| Input data |

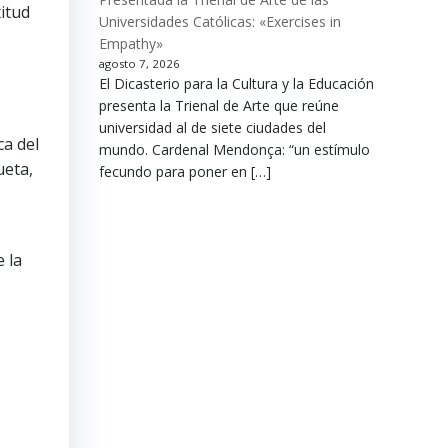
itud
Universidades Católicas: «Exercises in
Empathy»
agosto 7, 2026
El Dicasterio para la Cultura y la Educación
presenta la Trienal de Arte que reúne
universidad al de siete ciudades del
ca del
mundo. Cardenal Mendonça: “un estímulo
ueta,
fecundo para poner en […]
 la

---

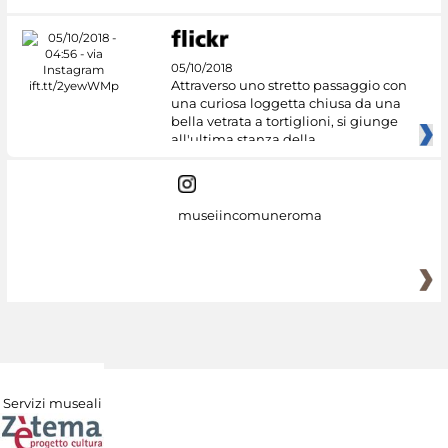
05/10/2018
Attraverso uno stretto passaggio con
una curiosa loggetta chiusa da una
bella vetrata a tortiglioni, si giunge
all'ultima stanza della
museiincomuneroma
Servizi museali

| What you need to do |
All that is wanted is an exact copy of the lines above from the one with "bella vetrata a tortiglioni, si giunge" through the one with "Servizi museali", with both ends included.

| Answer for this exercise |
bella vetrata a tortiglioni, si giunge
all'ultima stanza della
museiincomuneroma
Servizi museali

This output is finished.